Kata Pembuka
Demikianlah telah kudengar. Suatu ketika Sakyamuni Buddha sedang berdiam di sebuah taman bernama Hutan Bambu Karanda, dekat Kota Rajagraha. Beliau mengadakan pertemuan dengan tiga puluh enam orang termasuk para mahabhikshu, para Bodhisattva Mahasattva, dan delapan kelompok makhluk-makhluk gaib. Pada kesempatan itu, terdapat lima ratus brahmana di dalam perkumpulan itu. Salah seorang dari mereka bangkit dari tempat duduknya dan berkata kepada Sakyamuni Buddha:
“Kami telah mempelajari bahwa ajaran Buddha adalah sangat mendalam sehingga tidak ada yang sejajar dengannya. Maka kami datang untuk meminta Anda menjelaskannya kepada kami.”
“Baiklah,” kata Sang Buddha.
“Apakah alam semesta itu nyata atau tidak nyata?” tanya sang brahmana.
“Ia nyata dan tidak nyata,” jawab Sang Buddha.
Sang brahmana berkata, “Bagaimana mungkin Anda mengatakan tidak nyata dari apa yang sekarang nyata? Bagaimana mungkin Anda mengatakan nyata dari apa yang sekarang tidak nyata?”
Sang Buddha menjawab, “Kehidupan dikatakan nyata, tetapi kematian dikatakan tidak nyata. Oleh karenanya, Aku mengatakan alam semesta itu nyata dan tidak nyata.”
Brahmana itu bertanya, “Dari apakah manusia hidup?”
Sang Buddha menjawab, “Manusia hidup dari biji-bijian.”

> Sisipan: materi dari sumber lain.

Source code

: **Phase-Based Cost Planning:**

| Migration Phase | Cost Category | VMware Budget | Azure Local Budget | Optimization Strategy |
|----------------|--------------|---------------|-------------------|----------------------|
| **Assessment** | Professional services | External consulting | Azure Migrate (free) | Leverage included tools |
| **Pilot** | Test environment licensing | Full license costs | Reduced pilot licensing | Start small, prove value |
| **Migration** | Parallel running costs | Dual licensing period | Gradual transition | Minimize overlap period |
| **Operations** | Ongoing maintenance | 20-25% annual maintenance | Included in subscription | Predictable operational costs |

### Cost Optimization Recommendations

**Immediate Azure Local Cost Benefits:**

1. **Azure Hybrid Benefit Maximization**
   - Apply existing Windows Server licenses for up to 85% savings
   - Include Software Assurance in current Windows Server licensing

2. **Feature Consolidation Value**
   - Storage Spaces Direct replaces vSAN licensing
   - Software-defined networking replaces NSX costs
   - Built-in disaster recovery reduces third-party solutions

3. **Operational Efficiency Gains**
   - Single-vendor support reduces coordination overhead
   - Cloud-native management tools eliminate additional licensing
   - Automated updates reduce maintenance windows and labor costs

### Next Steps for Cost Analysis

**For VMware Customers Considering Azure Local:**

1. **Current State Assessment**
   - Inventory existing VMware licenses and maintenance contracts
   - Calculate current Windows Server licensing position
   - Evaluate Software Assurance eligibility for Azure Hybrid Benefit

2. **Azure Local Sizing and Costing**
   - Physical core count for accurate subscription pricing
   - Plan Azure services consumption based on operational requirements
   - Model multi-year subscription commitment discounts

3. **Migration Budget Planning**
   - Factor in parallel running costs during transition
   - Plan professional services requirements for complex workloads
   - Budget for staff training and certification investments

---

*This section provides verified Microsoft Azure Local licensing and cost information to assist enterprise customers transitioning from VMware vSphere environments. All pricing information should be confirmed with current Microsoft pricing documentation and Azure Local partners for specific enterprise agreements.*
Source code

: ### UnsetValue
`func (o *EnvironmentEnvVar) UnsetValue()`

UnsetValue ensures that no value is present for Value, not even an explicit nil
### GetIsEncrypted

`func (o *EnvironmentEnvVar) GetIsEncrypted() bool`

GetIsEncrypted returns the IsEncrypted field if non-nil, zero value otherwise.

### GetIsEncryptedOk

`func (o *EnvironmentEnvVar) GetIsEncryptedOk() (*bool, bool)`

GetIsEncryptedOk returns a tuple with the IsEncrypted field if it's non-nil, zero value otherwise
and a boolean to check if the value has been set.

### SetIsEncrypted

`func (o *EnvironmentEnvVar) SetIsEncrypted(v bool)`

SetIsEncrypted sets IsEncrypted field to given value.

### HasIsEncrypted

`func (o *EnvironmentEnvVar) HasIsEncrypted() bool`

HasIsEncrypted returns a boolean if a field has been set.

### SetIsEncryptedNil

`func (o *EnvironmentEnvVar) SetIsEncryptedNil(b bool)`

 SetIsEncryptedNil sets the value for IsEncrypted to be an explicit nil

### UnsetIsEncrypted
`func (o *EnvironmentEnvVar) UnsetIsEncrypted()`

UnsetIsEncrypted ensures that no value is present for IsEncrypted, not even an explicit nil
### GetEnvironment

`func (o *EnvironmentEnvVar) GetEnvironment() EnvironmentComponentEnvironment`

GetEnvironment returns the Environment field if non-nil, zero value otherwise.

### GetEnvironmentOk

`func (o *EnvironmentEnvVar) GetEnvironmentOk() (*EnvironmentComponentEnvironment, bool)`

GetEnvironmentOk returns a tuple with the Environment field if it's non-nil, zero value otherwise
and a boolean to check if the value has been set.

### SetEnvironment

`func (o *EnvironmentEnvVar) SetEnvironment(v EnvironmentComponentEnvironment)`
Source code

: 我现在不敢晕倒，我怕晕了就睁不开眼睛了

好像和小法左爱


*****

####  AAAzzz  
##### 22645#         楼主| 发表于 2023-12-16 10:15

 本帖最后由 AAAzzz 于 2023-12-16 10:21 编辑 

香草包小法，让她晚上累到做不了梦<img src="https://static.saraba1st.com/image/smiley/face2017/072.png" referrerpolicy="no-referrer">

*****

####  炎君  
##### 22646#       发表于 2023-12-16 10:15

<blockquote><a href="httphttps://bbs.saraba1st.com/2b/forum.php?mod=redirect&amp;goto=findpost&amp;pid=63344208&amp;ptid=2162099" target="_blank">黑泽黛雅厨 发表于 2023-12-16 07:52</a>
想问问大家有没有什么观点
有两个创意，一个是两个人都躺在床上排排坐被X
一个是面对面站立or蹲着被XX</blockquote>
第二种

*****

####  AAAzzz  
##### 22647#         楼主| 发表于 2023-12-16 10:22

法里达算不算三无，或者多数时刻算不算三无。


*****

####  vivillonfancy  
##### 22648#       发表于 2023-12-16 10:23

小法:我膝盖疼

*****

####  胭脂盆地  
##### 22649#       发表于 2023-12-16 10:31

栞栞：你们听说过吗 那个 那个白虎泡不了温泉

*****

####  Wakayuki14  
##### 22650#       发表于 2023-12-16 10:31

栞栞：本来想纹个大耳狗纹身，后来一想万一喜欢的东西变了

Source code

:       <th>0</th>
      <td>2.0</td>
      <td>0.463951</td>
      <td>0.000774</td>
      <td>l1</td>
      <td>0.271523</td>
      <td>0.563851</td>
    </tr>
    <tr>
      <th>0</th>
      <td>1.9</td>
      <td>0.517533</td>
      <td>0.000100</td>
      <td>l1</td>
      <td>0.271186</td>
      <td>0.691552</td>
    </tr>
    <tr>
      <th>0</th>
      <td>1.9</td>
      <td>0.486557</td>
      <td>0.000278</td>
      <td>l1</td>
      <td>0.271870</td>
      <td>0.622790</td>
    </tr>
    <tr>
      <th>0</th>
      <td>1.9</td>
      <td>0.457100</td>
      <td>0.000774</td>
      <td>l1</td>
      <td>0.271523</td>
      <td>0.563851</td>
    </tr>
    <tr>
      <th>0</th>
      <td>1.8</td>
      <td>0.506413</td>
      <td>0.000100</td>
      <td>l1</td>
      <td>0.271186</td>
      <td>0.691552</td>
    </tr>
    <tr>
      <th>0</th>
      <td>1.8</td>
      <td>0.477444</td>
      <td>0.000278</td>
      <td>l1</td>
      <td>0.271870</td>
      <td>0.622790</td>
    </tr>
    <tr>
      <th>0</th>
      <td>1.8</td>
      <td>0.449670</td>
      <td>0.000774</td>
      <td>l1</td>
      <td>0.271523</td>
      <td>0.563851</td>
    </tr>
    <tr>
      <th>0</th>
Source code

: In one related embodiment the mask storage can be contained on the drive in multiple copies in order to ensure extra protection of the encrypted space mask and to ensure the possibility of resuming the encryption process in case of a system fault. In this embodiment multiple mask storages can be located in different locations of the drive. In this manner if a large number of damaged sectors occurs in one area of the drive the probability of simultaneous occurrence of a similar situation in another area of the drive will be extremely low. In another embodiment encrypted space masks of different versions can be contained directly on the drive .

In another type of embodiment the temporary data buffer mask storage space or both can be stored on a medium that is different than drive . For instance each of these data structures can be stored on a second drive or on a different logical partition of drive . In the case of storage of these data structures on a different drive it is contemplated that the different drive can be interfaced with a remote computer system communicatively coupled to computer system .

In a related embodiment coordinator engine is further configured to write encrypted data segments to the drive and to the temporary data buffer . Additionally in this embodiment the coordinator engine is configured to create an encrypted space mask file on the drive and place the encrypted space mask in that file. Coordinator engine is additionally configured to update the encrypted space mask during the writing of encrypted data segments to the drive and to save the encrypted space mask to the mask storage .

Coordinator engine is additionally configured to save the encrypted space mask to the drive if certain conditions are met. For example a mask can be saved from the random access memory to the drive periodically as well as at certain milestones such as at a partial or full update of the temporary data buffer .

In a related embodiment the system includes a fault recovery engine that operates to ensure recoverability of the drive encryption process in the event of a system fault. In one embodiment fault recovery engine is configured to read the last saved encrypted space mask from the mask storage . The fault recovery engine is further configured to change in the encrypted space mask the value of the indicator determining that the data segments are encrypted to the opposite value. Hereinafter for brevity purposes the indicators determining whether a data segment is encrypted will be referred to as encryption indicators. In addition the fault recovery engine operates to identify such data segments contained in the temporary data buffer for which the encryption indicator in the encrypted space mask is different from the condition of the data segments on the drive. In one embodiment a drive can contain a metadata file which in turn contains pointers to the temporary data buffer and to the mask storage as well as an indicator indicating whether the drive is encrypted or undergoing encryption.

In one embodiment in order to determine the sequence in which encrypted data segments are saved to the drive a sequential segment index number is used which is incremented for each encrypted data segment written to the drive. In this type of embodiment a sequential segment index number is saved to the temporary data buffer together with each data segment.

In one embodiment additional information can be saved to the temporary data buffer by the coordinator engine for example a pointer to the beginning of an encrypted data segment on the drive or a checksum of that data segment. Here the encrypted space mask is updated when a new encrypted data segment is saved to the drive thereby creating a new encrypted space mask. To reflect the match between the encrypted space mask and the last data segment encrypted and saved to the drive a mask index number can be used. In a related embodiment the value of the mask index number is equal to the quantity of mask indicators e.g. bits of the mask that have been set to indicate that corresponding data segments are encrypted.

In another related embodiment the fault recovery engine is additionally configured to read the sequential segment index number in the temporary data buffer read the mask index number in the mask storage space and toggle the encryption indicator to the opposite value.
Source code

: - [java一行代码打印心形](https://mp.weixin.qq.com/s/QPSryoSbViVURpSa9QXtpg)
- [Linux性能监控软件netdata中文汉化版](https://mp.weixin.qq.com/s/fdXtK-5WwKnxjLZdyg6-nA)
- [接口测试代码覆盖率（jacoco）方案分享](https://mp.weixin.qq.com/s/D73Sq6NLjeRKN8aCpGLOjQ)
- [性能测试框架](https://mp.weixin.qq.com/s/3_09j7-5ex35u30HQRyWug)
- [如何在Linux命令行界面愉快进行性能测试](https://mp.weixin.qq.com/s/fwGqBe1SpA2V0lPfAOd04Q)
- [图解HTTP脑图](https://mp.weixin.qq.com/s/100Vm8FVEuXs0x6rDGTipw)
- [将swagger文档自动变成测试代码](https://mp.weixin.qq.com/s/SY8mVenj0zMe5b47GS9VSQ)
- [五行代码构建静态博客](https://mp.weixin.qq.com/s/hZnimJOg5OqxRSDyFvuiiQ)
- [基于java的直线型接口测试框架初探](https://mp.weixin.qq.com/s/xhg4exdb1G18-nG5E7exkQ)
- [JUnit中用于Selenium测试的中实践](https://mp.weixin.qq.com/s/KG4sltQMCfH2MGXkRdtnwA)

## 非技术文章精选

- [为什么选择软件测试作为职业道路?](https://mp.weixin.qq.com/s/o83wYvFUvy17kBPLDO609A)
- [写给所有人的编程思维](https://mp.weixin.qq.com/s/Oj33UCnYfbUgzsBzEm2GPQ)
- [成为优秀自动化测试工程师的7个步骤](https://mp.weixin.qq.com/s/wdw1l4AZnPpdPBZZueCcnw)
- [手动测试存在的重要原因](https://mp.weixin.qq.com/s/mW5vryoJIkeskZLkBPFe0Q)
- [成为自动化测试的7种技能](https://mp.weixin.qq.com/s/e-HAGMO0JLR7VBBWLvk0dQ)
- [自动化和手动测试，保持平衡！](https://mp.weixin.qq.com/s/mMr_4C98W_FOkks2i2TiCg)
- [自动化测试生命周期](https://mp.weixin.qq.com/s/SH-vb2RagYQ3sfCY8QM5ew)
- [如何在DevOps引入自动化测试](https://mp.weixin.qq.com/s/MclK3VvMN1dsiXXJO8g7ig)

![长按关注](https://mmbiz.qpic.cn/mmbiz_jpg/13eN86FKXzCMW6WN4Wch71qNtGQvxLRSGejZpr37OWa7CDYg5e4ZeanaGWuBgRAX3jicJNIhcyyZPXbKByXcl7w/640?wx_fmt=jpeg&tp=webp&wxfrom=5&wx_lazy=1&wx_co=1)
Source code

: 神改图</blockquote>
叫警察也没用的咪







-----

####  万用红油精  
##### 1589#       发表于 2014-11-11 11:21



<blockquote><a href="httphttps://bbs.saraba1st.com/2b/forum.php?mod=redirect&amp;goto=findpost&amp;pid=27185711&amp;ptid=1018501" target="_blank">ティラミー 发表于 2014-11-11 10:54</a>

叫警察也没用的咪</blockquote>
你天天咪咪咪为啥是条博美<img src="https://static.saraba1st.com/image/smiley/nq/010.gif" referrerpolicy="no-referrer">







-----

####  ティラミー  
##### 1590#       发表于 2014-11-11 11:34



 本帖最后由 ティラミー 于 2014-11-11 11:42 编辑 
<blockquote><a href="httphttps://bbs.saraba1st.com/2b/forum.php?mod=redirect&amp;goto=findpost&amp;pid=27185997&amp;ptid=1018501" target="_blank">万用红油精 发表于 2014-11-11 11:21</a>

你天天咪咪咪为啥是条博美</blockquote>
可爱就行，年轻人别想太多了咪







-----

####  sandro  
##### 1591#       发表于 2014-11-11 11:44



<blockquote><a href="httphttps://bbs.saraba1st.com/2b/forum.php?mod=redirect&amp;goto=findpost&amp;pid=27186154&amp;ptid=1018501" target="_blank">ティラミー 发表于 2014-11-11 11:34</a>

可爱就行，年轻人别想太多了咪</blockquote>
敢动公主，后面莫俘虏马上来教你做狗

Brahmana itu bertanya, “Dari manakah lima jenis biji-bijian berasal?”
“Mereka berasal dari empat unsur: api, angin, air, dan tanah,” jawab Sang Buddha.
“Dari manakah empat unsur berasal?” tanya sang brahmana.
“Mereka berasal dari ketiadaan,” jawab Sang Buddha.
“Dari manakah ketiadaaan berasal?” tanya sang brahmana.
“Ia berasal dari kekosongan,” jawab Sang Buddha.
“Dari manakah kekosongan berasal?” tanya sang brahmana.
“Dari alam,” jawab Sang Buddha.
“Dari manakah alam berasal?” tanya sang brahmana.
“Dari Nirvana,” jawab Sang Buddha.
“Dari manakah Nirvana berasal?” tanya sang brahmana.
“Mengapa kamu bertanya tentang hal-hal yang sangat mendalam. Nirvana adalah hukum dari yang tidak dilahirkan dan tanpa kematian,” jawab Sang Buddha.
“Apakah Anda telah mencapai Nirvana?” tanya brahmana itu.
“Aku belum mencapai Nirvana,” jawab Sang Buddha.
“Jika Anda belum mencapai Nirvana, bagaimana Anda mengetahui Nirvana adalah suatu kebahagiaan abadi?” tanya sang brahmana.
“Sekarang izinkan Aku bertanya padamu apakah kehidupan makhluk-makhluk di dunia ini bahagia atau menderita,” kata Sang Buddha.
“Aku melihatnya sebagai sangat menderita,” jawab sang brahmana.
“Apakah yang kamu maksud dengan menderita?” kata Sang Buddha.
“Setelah melihat semua orang yang sekarat yang penderitaannya tak tertahankan. Aku mengetahui kematian adalah menderita,” jawab brahmana itu.
“Sekarang kamu belum meninggal, namun kamu mengetahui kematian adalah menderita. Aku telah melihat semua Buddha di sepuluh arah di angkasa tidak mengalami kelahiran kembali ataupun kematian. Oleh sebab itu, Aku mengetahui Nirvana adalah kebahagiaan abadi,” kata Sang Buddha.
Kelima ratus brahmana itu puas dan dengan demikian memahami apa yang dikatakan Sang Buddha. Kemudian mereka menerima lima sila dan meminta untuk menjadi siswa Buddha Gautama. Akhirnya, mereka mencapai pencerahan dari tingkat Sotapanna. Mereka duduk seperti sebelumnya. Sang Buddha berkata, “Kalian semua dengarkan Aku baik-baik. Aku akan memberikan kalian penuturan cerita-cerita perumpamaan yang luas.”